Une fois chez moi, je me suis rendu compte que l’on n’avait pas échangé nos numéros de portable. Malédiction ! Ce n’est pas grave. J’ai trouvé une idée imparable pour le revoir dès le lendemain.
12
J’ai passé chaque détail de mon plan au crible : il est parfait. Demain, samedi, je ne travaille que le matin. En rentrant, je passe voir Ric et je lui raconte que mon ordinateur est en panne. S’il est l’homme que je crois, il ne me laissera pas tomber. Mais, avant de savourer le plaisir de le voir se précipiter à mon secours, je dois d’abord mettre mon ordinateur hors service. Il ne faut pas que je fasse les choses à moitié. Même si je n’y connais absolument rien, je ne peux pas me contenter de désinstaller un logiciel. Il faut éviter qu’il puisse me sortir de l’impasse en cinq minutes. Les grands sauvetages doivent au minimum durer une heure. Sinon, il n’y a aucun romantisme, et c’est frustrant. Je suis donc décidée à employer les grands moyens, quitte à y passer la soirée. Du coup, plutôt que d’aller, comme prévu, dîner chez Sandra, j’ai prétexté un inexplicable mal de tête pour rester chez moi, à comploter toute seule pour saboter mon propre matériel.
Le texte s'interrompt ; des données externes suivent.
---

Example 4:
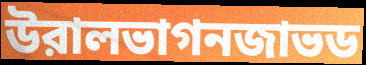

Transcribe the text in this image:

উরালভাগনজাভড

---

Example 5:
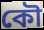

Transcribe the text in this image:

কৌ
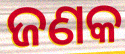
ଜଣକ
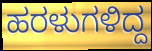
ಹರಳುಗಳಿದ್ದ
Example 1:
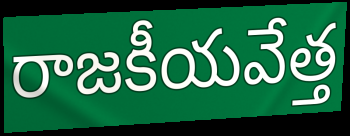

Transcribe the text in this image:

రాజకీయవేత్త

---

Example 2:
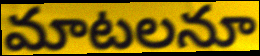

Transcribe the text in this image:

మాటలనూ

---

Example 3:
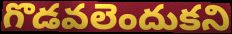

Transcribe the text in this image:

గొడవలెందుకని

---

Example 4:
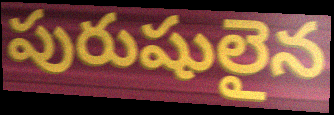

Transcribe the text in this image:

పురుషులైన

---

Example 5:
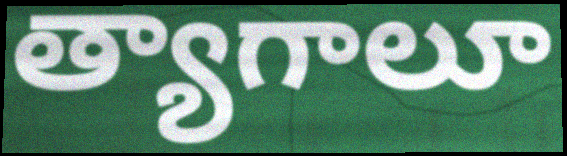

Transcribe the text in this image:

త్యాగాలూ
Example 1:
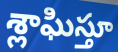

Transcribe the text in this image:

శ్లాఘిస్తూ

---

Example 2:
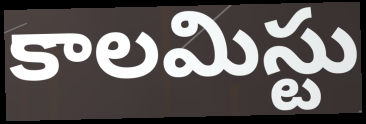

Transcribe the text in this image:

కాలమిస్టు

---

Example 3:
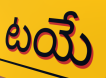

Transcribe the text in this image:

టయే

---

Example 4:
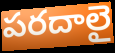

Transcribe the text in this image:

పరదాలై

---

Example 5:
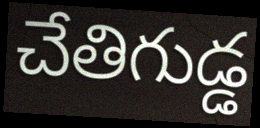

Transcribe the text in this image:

చేతిగుడ్డ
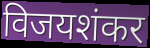
विजयशंकर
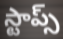
స్టాప్స్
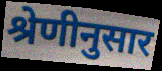
श्रेणीनुसार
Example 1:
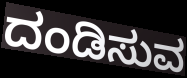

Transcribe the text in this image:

ದಂಡಿಸುವ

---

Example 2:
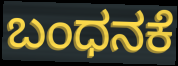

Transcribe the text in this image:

ಬಂಧನಕೆ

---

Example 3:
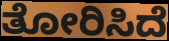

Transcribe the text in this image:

ತೋರಿಸಿದೆ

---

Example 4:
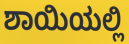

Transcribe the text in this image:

ಶಾಯಿಯಲ್ಲಿ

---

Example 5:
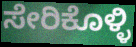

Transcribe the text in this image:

ಸೇರಿಕೊಳ್ಳಿ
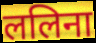
ललिना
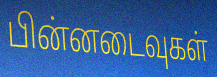
பின்னடைவுகள்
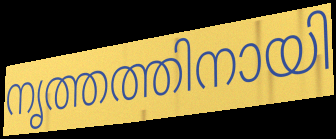
നൃത്തത്തിനായി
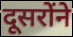
दूसरोंने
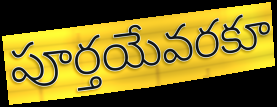
పూర్తయేవరకూ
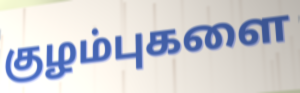
குழம்புகளை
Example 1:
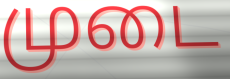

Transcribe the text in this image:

முடை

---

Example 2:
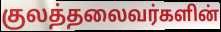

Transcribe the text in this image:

குலத்தலைவர்களின்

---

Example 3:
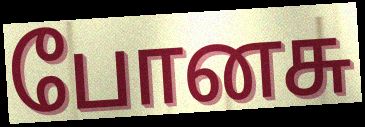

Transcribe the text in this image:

போனசு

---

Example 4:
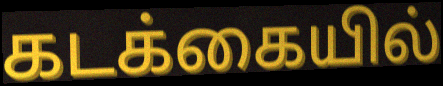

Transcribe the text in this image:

கடக்கையில்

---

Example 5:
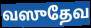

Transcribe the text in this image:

வஸுதேவ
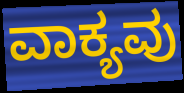
ವಾಕ್ಯವು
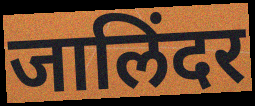
जालिंदर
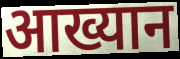
आख्यान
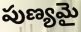
పుణ్యమై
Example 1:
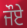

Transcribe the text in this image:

ਜੌਏ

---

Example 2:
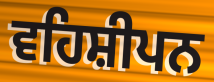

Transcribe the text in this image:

ਵਹਿਸ਼ੀਪਨ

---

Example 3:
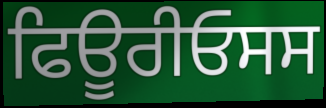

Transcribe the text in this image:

ਫਿਊਰੀਓਸਸ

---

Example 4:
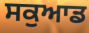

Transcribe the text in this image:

ਸਕੁਆਡ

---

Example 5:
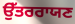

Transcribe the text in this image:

ਉੱਤਰਰਾਯਣ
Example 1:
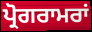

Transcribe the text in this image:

ਪ੍ਰੋਗਰਾਮਰਾਂ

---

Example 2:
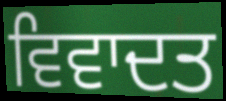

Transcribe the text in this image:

ਵਿਵਾਦਤ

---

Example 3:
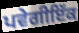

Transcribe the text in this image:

ਪਵੇਗੀਇੱਕ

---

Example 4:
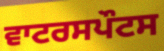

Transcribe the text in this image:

ਵਾਟਰਸਪੌਟਸ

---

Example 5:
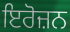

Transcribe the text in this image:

ਇਰੋਜ਼ਨ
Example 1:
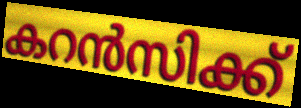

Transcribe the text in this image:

കറൻസിക്ക്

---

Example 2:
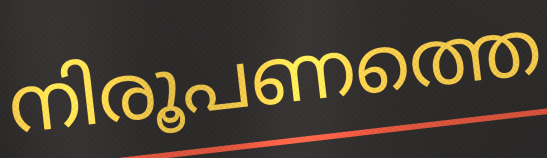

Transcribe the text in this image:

നിരൂപണത്തെ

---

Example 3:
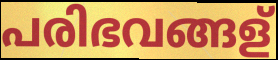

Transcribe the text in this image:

പരിഭവങ്ങള്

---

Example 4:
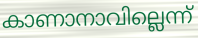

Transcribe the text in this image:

കാണാനാവില്ലെന്ന്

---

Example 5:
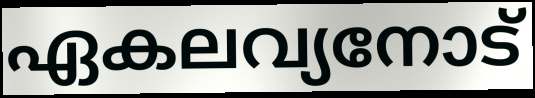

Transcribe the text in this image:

ഏകലവ്യനോട്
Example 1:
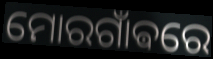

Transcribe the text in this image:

ମୋରଗାଁଵରେ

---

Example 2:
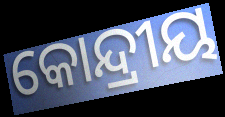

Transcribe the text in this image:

କୋନ୍ଦ୍ରୀୟ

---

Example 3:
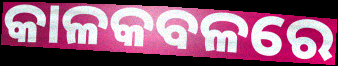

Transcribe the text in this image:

କାଳକବଳରେ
Bien qu’ayant possédé de nombreux ordinateurs, je n’avais jamais eu l’occasion d’en démonter aucun. Aujourd’hui, j’en ai deux. Un gros que j’ai récupéré par le travail d’un copain, qui est sur mon bureau, et un portable qui me sert pour les messageries. Je ne suis pas une accro d’informatique. J’ai constaté que souvent, plus les gens s’y intéressent, plus ils sont déconnectés de la vie. C’est un bel outil mais qui peut conduire à des illusions, celle de savoir, celle d’avoir compris, et celle d’avoir des centaines d’amis. Pour moi, la vie se joue ailleurs que devant un clavier.
Je peux toujours faire la maligne et critiquer, mais l’informatique va au moins me servir à revoir Ric. L’idée est de cacher mon portable et de pleurer sur le sort de mon poste principal. C’est pour cela que j’ai un tournevis à la main et que l’arrière de mon PC est béant devant moi.
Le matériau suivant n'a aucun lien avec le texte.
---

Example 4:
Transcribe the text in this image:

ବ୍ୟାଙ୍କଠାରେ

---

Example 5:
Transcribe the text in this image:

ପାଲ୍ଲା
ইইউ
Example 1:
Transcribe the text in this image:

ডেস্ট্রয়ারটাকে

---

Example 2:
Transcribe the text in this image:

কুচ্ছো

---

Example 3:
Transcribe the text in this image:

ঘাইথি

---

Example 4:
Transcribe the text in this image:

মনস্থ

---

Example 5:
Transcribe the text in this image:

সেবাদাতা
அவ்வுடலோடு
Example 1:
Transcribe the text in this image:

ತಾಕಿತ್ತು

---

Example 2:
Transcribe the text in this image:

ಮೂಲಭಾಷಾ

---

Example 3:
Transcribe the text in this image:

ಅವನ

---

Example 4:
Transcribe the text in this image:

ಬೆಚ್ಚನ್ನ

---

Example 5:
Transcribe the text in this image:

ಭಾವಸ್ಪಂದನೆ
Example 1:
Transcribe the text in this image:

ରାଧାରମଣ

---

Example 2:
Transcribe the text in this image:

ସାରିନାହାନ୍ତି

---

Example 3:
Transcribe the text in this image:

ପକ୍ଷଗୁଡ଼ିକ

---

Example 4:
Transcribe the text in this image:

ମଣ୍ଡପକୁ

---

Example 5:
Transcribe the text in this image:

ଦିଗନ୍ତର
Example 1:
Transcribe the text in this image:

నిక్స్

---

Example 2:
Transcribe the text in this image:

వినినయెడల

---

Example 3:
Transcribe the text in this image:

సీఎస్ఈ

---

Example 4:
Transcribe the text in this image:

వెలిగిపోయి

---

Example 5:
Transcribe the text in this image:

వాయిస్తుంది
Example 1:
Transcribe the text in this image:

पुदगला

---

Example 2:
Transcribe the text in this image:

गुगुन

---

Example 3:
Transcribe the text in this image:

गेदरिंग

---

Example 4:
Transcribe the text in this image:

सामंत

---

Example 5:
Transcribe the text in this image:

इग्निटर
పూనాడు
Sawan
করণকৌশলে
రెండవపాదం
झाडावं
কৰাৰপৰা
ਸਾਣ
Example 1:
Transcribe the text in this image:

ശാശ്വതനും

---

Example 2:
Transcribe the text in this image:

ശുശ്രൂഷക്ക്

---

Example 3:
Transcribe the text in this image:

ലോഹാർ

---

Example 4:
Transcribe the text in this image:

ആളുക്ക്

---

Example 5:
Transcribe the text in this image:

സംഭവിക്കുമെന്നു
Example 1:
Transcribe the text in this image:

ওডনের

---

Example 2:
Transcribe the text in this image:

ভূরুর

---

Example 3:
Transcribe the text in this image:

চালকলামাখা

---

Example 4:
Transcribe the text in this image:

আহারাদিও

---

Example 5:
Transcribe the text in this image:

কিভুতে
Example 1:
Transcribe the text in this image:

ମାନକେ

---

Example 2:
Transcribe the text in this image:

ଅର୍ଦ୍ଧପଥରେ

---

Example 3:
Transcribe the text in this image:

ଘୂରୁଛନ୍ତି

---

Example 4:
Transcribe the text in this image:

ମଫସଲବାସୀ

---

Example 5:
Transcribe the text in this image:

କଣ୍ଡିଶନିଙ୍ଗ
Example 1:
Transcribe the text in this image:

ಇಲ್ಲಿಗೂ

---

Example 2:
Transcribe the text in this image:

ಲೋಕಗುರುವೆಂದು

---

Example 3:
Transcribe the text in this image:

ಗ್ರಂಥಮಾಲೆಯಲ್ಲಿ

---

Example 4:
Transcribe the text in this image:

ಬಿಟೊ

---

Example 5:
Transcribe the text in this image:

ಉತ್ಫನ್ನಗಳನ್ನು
Je n’avais jamais vu l’intérieur d’un ordinateur. Toutes ces cartes couvertes de composants mystérieux… Un vrai labyrinthe à électrons. C’est ultra compact, rempli de petits bidules soudés les uns à côté des autres. Mon innocente victime se cache parmi eux. J’hésite, j’évalue, je suppute, et j’en choisis un petit rond, tout long, coincé près d’un microprocesseur et strié de jolis anneaux rouges et orange. Délicatement, je passe la lame du tournevis dessous et je le soulève. Il ne résiste pas longtemps. Une des pattes soudées s’arrache. Victoire ! À présent, comme le ferait la célèbre espionne JT, je vais tout remonter soigneusement, puis j’effacerai mes empreintes. Ensuite, s’il n’est pas trop tard et que ça ne risque pas de déranger les voisins, j’éclaterai d’un rire démoniaque dans mon deux pièces.
Il m’a fallu plus d’une heure pour tout refermer. J’avais bêtement mélangé toutes les vis, et l’une d’entre elles était tombée. Sans doute une amie du composant électronique que j’ai abîmé qui a voulu me faire payer ce crime. J’ai eu du mal à la retrouver. Ensuite, je suis passée à la phase deux de mon plan diabolique : rendre mon appartement irrésistible pour qu’il s’y sente bien.